LE ROI.--Ce vêtement somptueux et nouveau pour moi, la majesté, ne m'est pas aussi léger que vous pouvez le croire.--Mes frères, votre tristesse est mêlée de quelque crainte. Mais c'est ici la cour d'Angleterre et non la cour de Turquie. Ce n'est point un Amurat qui succède à un Amurat; c'est Henri qui succède à Henri.--Cependant, soyez tristes, mes bons frères; car il faut l'avouer, cette tristesse vous sied; la douleur se montre en vous d'un air si noble que je veux en imiter l'exemple, et la conserver au fond de mon âme. Soyez donc tristes, mais pas plus, mes bons frères, que vous ne devez l'être, d'un fardeau qui nous est imposé en commun. Quant à moi, j'en atteste le ciel, je vous demande d'être assurés que je serai votre père et votre frère à la fois. Chargez-vous seulement de m'aimer, et moi je me charge de tous vos autres soins. Cependant pleurez Henri mort: je veux le pleurer aussi: mais vous avez un Henri vivant, qui pour chacune de vos larmes vous rendra autant d'heures de bonheur.
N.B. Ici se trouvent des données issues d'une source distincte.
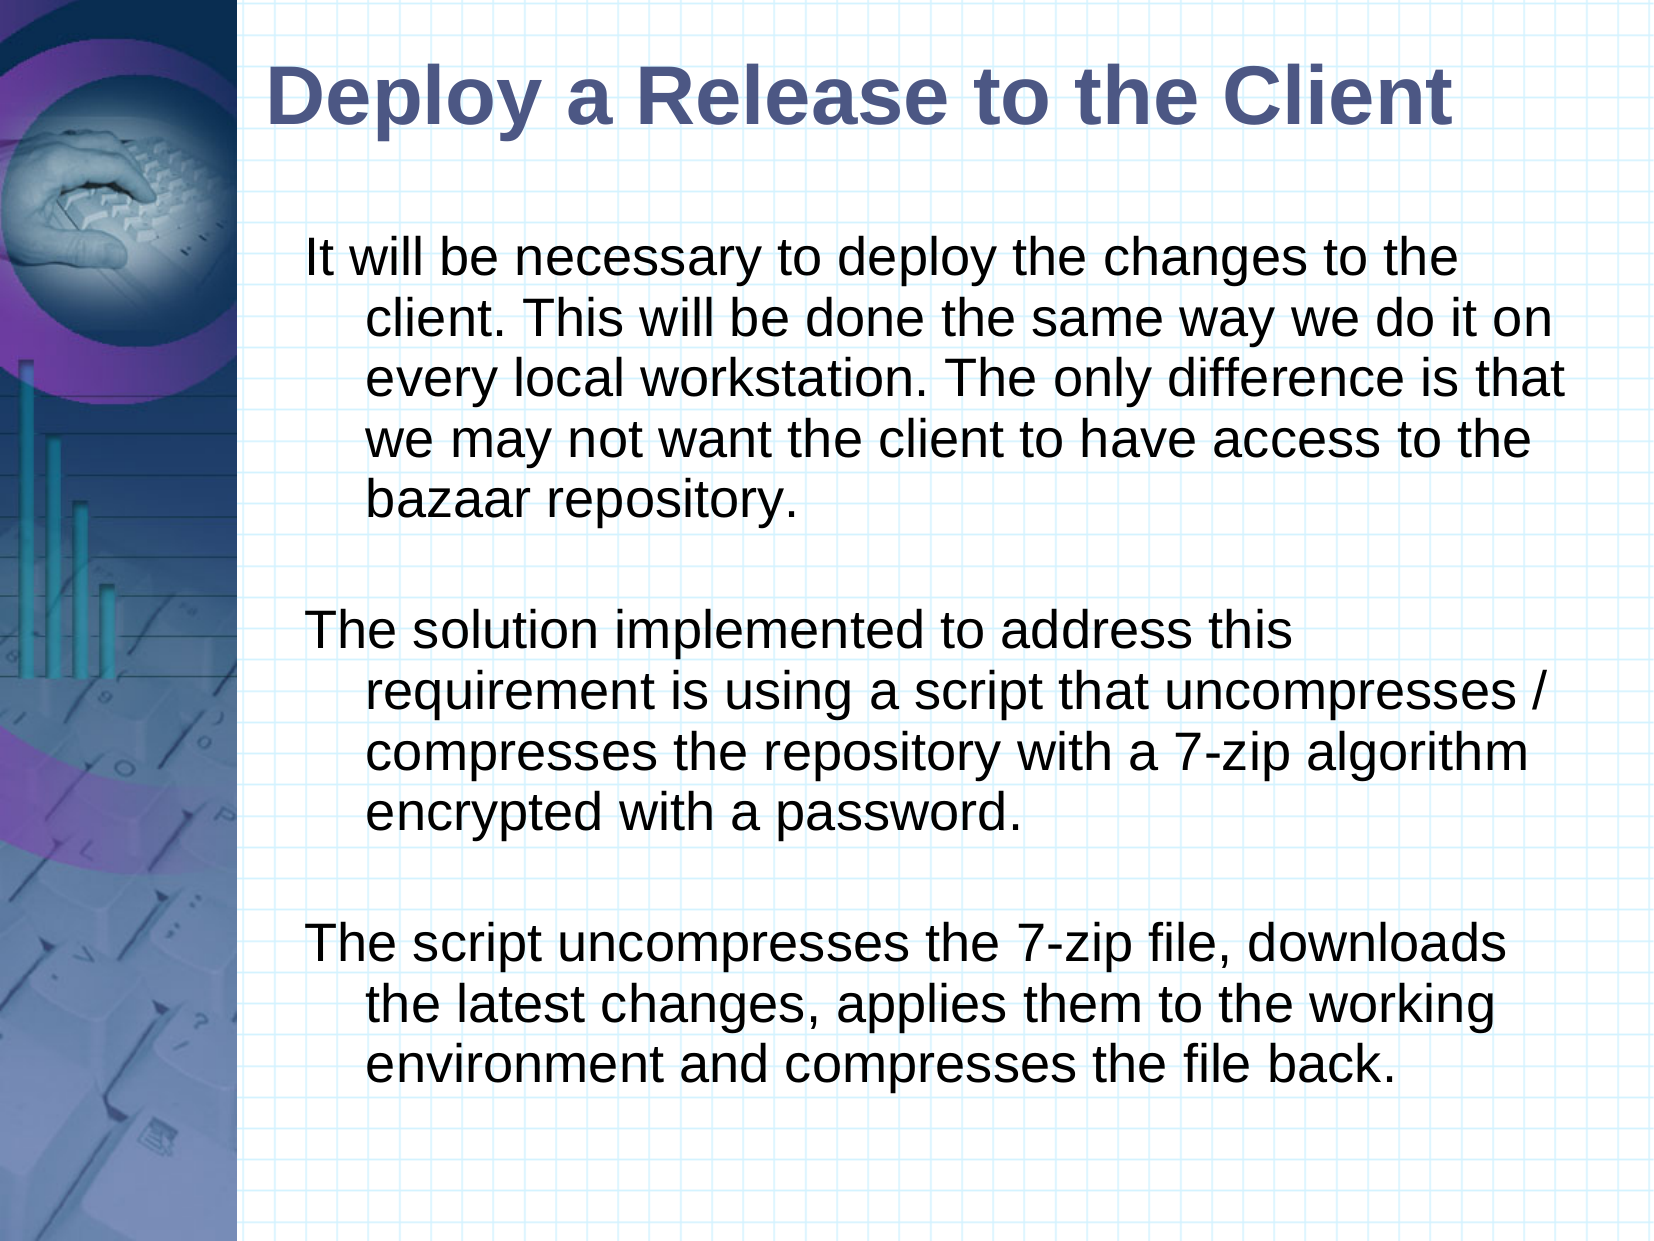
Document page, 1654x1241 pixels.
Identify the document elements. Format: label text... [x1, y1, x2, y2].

title Deploy a Release to the Client [265, 43, 1651, 148]
picture [0, 0, 1654, 1241]
list It will be necessary to deploy the changes to the client. This will be done the same way we do it on every local workstation. The only difference is that we may not want the client to have access to the bazaar repository. The solution implemented to address this requirement is using a script that uncompresses / compresses the repository with a 7-zip algorithm encrypted with a password. The script uncompresses the 7-zip file, downloads the latest changes, applies them to the working environment and compresses the file back. [295, 226, 1595, 1123]
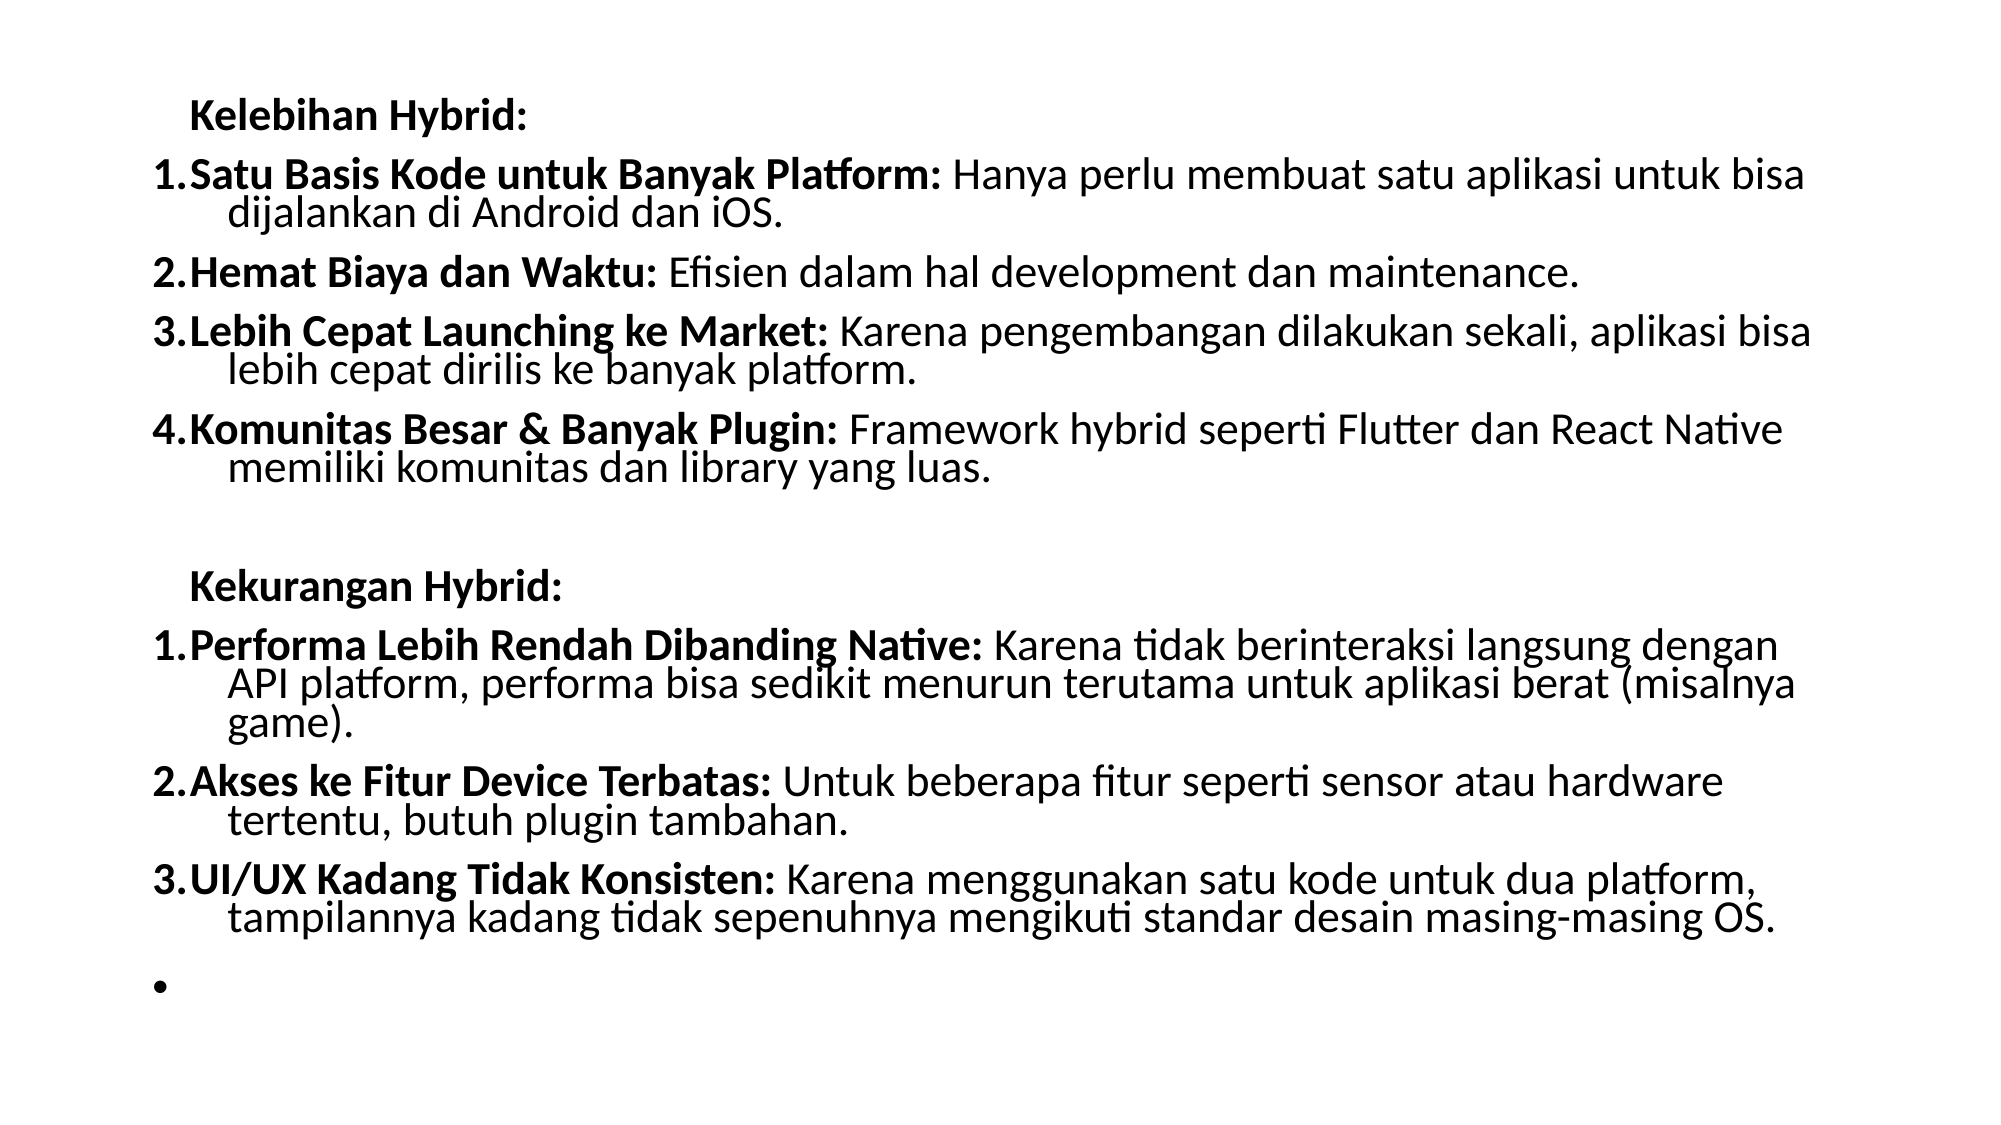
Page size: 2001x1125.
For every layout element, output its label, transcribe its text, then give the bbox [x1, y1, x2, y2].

list Kelebihan Hybrid: Satu Basis Kode untuk Banyak Platform: Hanya perlu membuat satu aplikasi untuk bisa dijalankan di Android dan iOS. Hemat Biaya dan Waktu: Efisien dalam hal development dan maintenance. Lebih Cepat Launching ke Market: Karena pengembangan dilakukan sekali, aplikasi bisa lebih cepat dirilis ke banyak platform. Komunitas Besar & Banyak Plugin: Framework hybrid seperti Flutter dan React Native memiliki komunitas dan library yang luas. Kekurangan Hybrid: Performa Lebih Rendah Dibanding Native: Karena tidak berinteraksi langsung dengan API platform, performa bisa sedikit menurun terutama untuk aplikasi berat (misalnya game). Akses ke Fitur Device Terbatas: Untuk beberapa fitur seperti sensor atau hardware tertentu, butuh plugin tambahan. UI/UX Kadang Tidak Konsisten: Karena menggunakan satu kode untuk dua platform, tampilannya kadang tidak sepenuhnya mengikuti standar desain masing-masing OS. [137, 91, 1863, 1014]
LANCASTRE ET LES AUTRES.--Nous n'attendons pas moins de Votre Majesté.

LE ROI, _les considérant l'un après l'autre_.--Vous me regardez d'un air inquiet; (_au juge_) et vous plus que les autres; vous êtes, je crois, bien sûr que je ne vous aime pas.

LE JUGE.--Je suis sûr que, si l'on me rend la justice qui m'est due, Votre Majesté n'a nul motif légitime de me haïr.

LE ROI.--Non? Comment un prince élevé dans de si hautes espérances pourrait-il oublier des affronts tels que ceux que vous m'avez fait subir? Quoi! réprimander, maltraiter de paroles, envoyer rudement en prison l'héritier présomptif de l'Angleterre! cela se pourrait-il aisément supporter? cela peut-il être lavé dans le Léthé? cela peut-il être pardonné?